Thailand has now developed a clear outline of its upcoming regulation on cryptocurrencies and ICOs, with a draft royal decree which is setting out to regulate all forms of digital assets.
The draft outline has removed a previous definition of digital assets as incorporating electronic data and has now put forward a new legal definition that places cryptocurrencies at its core.
The royal decree now grants regulators a free hand to develop a new framework of laws which is expected to be enacted by the end of April. Under the new laws, all exchanges and dealers engaging in trade in digital assets will have to register with the relevant authorities.

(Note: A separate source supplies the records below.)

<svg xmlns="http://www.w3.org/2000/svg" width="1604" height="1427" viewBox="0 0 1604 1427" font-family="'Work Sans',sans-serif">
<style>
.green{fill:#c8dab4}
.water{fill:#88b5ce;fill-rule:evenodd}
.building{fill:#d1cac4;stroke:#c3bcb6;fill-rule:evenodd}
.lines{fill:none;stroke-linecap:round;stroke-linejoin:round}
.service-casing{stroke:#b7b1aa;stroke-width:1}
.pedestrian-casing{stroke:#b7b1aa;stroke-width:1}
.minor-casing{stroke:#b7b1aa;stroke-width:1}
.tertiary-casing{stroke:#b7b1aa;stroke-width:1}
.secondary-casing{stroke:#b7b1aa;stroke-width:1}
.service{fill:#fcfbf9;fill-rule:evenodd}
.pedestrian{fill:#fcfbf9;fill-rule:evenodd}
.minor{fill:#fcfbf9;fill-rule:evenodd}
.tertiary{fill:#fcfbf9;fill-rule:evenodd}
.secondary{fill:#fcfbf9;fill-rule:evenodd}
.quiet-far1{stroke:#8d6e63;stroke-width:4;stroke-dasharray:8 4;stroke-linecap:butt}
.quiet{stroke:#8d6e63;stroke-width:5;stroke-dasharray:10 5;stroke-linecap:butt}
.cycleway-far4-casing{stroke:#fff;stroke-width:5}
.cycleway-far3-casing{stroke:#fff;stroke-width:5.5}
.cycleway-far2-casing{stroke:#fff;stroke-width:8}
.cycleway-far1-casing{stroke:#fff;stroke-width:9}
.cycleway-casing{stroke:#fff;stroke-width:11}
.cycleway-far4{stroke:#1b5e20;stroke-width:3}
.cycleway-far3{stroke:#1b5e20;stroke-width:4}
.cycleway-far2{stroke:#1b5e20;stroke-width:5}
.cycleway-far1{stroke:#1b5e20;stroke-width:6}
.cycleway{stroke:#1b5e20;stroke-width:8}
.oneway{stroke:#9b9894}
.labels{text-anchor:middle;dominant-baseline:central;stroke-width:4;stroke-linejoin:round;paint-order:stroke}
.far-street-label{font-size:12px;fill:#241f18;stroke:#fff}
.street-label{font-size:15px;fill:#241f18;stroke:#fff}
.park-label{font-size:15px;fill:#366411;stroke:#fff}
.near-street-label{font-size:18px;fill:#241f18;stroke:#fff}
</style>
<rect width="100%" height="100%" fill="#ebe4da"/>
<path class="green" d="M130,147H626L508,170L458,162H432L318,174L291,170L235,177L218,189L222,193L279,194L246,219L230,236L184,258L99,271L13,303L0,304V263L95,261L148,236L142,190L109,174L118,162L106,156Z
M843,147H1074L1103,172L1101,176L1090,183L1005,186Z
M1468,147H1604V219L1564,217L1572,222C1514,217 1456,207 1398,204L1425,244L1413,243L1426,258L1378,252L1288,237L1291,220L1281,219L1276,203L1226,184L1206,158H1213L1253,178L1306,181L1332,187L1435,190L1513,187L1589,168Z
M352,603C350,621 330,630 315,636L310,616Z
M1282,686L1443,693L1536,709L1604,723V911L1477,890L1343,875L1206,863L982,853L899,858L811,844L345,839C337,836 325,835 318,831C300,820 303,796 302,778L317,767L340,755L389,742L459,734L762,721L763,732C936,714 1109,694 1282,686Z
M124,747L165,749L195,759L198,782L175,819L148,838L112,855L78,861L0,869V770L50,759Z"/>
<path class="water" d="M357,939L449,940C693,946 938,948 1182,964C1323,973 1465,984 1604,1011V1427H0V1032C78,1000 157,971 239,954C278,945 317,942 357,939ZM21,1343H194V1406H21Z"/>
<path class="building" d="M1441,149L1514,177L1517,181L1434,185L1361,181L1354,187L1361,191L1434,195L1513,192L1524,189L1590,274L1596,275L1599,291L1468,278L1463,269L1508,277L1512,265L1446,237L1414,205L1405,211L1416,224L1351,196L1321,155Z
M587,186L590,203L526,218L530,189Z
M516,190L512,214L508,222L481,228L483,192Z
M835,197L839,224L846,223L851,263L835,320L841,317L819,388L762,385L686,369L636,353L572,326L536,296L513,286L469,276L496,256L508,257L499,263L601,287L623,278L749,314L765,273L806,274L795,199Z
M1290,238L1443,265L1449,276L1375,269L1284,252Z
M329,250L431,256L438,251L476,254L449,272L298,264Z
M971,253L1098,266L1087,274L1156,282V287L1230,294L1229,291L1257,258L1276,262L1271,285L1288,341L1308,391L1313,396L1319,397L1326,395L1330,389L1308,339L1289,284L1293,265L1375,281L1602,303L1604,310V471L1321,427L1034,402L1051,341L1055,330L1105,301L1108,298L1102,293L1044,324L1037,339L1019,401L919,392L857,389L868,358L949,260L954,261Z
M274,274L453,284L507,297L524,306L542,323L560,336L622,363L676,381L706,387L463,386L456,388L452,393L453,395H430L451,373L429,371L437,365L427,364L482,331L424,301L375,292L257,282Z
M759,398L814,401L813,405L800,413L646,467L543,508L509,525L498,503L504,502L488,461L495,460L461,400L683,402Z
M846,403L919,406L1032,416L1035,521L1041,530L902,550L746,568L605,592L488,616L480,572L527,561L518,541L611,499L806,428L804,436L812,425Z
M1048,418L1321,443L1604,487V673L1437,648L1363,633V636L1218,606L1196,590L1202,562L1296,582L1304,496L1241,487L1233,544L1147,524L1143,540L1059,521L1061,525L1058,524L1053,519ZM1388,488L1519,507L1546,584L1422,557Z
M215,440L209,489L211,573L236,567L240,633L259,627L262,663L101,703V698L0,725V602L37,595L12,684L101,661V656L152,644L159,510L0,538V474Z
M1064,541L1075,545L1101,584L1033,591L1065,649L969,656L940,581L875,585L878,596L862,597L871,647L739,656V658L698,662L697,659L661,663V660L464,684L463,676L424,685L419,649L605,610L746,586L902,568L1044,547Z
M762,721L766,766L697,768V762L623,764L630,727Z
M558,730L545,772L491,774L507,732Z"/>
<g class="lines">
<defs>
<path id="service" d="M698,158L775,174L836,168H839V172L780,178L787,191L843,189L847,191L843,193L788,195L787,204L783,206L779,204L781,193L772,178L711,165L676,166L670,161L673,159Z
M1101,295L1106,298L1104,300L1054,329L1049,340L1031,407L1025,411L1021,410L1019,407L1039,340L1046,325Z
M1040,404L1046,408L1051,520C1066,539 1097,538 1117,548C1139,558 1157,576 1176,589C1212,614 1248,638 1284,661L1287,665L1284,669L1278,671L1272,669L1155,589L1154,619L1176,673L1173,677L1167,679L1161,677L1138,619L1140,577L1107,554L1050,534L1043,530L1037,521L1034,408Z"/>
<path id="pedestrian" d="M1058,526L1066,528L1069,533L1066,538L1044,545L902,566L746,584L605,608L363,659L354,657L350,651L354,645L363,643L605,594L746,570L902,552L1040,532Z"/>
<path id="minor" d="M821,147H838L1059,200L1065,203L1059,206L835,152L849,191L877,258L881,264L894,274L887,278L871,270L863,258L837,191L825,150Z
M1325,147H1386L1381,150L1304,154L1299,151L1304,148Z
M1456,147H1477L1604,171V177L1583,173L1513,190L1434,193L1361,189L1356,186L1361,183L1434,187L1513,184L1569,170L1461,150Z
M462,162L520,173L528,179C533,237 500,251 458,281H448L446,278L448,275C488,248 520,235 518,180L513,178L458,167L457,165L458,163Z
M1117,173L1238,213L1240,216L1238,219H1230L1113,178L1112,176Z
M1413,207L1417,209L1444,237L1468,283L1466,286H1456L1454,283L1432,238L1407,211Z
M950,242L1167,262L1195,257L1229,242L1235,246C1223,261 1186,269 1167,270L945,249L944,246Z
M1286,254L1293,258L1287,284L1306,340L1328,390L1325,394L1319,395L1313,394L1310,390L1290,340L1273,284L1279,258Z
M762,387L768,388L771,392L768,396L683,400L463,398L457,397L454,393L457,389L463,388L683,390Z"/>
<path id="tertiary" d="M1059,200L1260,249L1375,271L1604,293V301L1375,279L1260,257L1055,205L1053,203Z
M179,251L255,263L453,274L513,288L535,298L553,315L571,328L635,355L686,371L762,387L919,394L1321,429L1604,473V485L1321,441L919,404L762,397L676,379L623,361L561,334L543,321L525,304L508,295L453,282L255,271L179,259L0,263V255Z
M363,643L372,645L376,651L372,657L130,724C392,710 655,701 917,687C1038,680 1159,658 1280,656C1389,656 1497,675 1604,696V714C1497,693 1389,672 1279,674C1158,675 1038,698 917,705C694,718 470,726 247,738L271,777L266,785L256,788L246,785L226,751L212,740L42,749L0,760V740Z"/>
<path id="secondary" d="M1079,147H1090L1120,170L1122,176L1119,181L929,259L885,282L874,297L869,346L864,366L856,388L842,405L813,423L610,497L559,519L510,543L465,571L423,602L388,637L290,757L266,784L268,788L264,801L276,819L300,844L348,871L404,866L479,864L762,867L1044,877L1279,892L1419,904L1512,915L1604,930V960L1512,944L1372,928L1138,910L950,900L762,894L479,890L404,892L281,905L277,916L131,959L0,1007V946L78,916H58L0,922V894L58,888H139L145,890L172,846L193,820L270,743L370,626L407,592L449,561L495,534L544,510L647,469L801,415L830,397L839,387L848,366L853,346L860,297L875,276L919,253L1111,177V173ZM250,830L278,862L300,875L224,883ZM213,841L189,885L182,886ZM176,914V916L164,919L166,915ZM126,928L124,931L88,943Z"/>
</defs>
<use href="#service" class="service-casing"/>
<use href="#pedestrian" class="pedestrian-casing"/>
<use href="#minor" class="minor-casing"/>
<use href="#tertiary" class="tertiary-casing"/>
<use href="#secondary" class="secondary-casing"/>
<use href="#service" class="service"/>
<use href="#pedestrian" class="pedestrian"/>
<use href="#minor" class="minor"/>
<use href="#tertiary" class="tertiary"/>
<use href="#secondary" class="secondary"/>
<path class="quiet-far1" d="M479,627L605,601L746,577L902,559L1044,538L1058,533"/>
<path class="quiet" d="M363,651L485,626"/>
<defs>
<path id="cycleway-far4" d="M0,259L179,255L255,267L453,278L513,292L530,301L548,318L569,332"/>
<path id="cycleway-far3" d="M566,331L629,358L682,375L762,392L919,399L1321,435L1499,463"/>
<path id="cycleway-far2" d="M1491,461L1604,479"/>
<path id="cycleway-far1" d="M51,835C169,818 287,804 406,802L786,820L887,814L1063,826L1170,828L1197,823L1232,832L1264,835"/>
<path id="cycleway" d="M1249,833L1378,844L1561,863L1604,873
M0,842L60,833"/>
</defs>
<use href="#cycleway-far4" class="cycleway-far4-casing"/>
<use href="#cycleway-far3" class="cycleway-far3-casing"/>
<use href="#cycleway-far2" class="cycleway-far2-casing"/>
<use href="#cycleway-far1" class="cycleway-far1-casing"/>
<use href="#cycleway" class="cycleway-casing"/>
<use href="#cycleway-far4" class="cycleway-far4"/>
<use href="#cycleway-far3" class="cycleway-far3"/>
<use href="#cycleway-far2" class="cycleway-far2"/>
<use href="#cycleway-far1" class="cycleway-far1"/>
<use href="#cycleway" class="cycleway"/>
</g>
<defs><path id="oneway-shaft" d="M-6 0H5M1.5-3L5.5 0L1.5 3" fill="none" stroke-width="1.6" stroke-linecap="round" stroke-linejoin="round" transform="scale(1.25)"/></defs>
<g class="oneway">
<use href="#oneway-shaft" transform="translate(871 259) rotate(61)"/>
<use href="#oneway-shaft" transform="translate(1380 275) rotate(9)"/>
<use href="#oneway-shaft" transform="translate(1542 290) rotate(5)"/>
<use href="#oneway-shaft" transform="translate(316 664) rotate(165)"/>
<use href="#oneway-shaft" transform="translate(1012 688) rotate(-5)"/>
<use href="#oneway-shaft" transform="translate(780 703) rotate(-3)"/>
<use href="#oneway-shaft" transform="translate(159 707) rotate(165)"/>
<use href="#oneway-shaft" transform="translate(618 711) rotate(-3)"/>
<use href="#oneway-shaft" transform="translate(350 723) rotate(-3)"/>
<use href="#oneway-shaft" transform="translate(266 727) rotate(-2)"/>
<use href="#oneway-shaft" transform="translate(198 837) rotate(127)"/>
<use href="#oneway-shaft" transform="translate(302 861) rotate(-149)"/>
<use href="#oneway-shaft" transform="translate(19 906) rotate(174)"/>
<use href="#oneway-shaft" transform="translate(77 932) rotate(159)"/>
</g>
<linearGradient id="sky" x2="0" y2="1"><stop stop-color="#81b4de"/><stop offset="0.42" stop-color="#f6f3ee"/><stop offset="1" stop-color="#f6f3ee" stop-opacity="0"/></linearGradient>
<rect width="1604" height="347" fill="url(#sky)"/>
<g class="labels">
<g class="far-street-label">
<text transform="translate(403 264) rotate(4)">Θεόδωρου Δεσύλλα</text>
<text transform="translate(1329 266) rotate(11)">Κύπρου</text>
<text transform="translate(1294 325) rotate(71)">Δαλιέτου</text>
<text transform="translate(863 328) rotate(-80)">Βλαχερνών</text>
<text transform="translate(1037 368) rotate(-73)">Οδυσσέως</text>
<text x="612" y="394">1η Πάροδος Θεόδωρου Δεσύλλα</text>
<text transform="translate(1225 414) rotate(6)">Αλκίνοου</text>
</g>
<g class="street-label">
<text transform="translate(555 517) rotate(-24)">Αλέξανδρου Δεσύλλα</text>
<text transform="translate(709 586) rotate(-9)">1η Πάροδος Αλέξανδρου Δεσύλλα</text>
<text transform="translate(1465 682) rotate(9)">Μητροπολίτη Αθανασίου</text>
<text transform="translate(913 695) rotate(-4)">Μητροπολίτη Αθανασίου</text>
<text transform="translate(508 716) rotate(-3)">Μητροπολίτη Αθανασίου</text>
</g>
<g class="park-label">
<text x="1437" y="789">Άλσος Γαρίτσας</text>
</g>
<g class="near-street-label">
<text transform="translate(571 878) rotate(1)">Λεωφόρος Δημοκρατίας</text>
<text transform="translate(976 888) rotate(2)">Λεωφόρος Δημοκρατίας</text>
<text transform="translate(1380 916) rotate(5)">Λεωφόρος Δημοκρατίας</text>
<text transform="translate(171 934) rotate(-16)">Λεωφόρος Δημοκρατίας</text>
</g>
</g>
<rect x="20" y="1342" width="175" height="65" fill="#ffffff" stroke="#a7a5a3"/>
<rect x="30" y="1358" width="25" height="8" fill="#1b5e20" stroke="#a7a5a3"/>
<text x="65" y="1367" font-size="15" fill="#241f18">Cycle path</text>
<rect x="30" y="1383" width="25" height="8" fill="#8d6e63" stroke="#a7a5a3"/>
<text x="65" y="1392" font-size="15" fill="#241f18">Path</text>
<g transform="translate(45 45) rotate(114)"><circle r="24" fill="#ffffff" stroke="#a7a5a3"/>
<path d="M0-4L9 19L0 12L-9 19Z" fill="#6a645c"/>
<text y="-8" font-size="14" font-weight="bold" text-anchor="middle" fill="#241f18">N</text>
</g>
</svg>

In the meantime, ICOs have now been given 90 days to register with the SEC (Securities and Exchange Commission) and inform the body of their plans.
Thailand’s military regime have also outlined plans to tax cryptocurrencies and digital tokens. Investors will have to pay a 7 percent VAT (Value-Added Tax) on digital asset trades and will be subject to a 15 percent withholding tax on capital gains.
A spokesperson for the SEC said that while it wanted to protect investors, it didn’t want to drive ICOs out of the country nor underground.
However, if the Thai authorities sincerely want to promote a culture of blockchain innovation, they may need to rethink the VAT proposal. Charging VAT on the purchase or sale of financial assets is almost unheard of in any country. If the government does go ahead with the proposed 7 percent VAT rate, Thailand will immediately be at a disadvantage in attracting blockchain projects.
Most analysts at this stage appear to concur that the plan, in its current form, will simply strengthen Singapore’s position as the crypto hub of Asia.